Now, when you consider that all of this going on in the midst of everyday traffic, and add to that the separate construction of the North Station facility, the impending development of the Seaport District, and the expansion and modernization of Logan Airport, and you can see why a lot of people are pissed off at the clusterfuck that Boston's infrastructure has become.

But step back and look at the big picture. They're doing this without bringing the city to a complete halt. They're doing this amidst notoriously corrupt politicians eager to get their fingers in the Big Dig pie. And they're doing this using techniques that didn't even exist when the project was first proposed with equipment that they had to invent. I think you should expect a few problems here and there.

Some people have called this a major embarassment for Massachusetts. I think of it as the opposite. When it's all done, this may be Boston's finest hour.

Now that the Big Dig is done (essentially), I figured I'd go check it out. As a voter who lives a generous 100 miles from Boston, the CA/T has been sapping up my tax dollars for the two years that I've been paying them, so I was obligated to get my money's worth.
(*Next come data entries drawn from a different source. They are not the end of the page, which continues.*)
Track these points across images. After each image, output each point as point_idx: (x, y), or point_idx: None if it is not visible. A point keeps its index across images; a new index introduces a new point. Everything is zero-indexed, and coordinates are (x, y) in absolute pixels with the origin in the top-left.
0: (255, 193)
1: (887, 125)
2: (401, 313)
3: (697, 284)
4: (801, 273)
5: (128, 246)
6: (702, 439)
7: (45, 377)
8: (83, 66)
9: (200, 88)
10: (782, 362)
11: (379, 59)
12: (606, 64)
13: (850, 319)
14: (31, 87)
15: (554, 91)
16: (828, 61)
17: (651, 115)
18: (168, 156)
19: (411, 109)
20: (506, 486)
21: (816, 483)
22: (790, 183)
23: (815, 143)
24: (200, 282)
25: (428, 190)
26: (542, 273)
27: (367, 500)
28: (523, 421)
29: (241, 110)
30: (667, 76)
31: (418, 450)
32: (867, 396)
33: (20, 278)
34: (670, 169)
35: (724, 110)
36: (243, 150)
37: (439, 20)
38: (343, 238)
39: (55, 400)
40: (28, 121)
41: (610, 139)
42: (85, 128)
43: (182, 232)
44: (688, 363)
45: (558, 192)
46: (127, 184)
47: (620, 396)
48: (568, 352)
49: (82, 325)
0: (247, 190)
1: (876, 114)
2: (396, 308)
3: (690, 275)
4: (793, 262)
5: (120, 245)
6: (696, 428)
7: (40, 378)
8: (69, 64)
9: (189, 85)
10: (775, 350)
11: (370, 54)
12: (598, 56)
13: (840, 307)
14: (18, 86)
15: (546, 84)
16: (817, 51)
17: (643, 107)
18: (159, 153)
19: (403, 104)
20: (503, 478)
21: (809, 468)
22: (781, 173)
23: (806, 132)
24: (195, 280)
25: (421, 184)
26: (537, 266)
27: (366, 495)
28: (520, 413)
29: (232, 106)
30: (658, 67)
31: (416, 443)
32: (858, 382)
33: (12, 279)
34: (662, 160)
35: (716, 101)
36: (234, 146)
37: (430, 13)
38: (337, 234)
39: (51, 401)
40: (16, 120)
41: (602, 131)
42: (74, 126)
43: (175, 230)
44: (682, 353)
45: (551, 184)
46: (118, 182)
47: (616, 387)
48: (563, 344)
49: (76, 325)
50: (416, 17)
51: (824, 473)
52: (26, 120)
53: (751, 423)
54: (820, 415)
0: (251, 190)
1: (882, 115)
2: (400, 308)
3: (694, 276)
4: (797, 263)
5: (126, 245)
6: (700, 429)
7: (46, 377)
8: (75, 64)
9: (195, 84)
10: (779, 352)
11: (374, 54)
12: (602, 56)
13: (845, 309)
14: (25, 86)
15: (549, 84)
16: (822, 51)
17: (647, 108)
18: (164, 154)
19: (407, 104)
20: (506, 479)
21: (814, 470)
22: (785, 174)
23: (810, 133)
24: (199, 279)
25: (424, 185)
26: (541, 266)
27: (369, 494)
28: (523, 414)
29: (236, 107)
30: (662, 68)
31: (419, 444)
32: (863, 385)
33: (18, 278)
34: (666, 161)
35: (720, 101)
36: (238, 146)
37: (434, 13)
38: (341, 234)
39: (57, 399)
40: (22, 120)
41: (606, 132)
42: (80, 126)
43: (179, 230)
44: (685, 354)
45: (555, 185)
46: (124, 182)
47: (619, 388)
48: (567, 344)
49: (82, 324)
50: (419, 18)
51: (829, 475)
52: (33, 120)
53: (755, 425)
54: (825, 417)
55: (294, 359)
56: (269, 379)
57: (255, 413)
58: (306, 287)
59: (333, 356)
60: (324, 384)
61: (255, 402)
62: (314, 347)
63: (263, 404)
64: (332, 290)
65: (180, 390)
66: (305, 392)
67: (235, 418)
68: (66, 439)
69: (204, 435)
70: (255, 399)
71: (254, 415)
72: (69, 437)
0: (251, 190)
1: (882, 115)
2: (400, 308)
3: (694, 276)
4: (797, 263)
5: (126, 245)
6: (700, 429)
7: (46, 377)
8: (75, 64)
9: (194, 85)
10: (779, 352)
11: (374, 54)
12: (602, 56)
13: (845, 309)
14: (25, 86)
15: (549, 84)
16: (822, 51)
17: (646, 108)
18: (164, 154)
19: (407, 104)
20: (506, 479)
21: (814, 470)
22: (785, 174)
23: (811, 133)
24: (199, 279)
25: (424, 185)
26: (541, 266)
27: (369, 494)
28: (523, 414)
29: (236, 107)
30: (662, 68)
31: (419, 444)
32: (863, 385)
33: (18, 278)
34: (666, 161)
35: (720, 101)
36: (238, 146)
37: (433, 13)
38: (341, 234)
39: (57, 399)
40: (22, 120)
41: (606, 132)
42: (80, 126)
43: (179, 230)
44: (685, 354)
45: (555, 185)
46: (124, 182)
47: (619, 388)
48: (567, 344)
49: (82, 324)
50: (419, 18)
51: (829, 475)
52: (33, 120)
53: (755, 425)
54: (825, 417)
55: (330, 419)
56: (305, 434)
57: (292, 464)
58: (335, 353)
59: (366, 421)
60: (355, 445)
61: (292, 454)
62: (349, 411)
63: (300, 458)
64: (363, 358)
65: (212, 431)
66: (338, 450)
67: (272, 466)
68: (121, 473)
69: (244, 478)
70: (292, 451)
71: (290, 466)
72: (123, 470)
The I-93 Tunnel: Northbound (the way that counts): The tunnel is disturbingly well-lit. That's the first thing that you notice, because it's like driving through a high school cafeteria. This can be pretty deadly coming out of the tunnel at night, because the light shift is a little drastic.

Also, the traffic is still terrible, and I drove it at 2:15 PM and 9:45 PM, on weekdays. The tunnel is, the majority of the time, still only three lanes plus merges, which means that it's not really all that much better than the elevated. This was bad. But there are some high points...

Leonard P. Zakim Bridge: The cable-stayed bridge is a-freakin'-mazing. Even though the infrastructure on both sides of it is somewhat lacking, the view of downtown and the Fleet Center is exceptional and the bridge itself is one of the best pieces of architectural design I've seen in years. The interplay of the cables defies description. Drive it.

Storrow Drive Reconstruction: The connector from Storrow to the highway is currently routed through a traffic light, which is miserable and backs traffic up on Storrow Drive for miles. But the repairs are nice, and the traffic light is supposedly going away.

Storrow Drive Connector Bridge: This is pretty unremarkable. It's just a bridge.

Ted Williams Tunnel / Massachusetts Turnpike Expansion: The first piece of the project has been done for awhile, but it's easily the best chunk of highway that they've built. The tunnel is well past capacity and easy to drive in, unlike the revamped South Station tunnel and the harshly curved Artery tunnel.

All in all? I wish I hadn't paid for it, but it's still pretty impressive. Once the parks go up on the Rose Kennedy Greenway, I suspect that I'll be a lot happier. Traffic keeps flowing, and I guess that's what matters for now.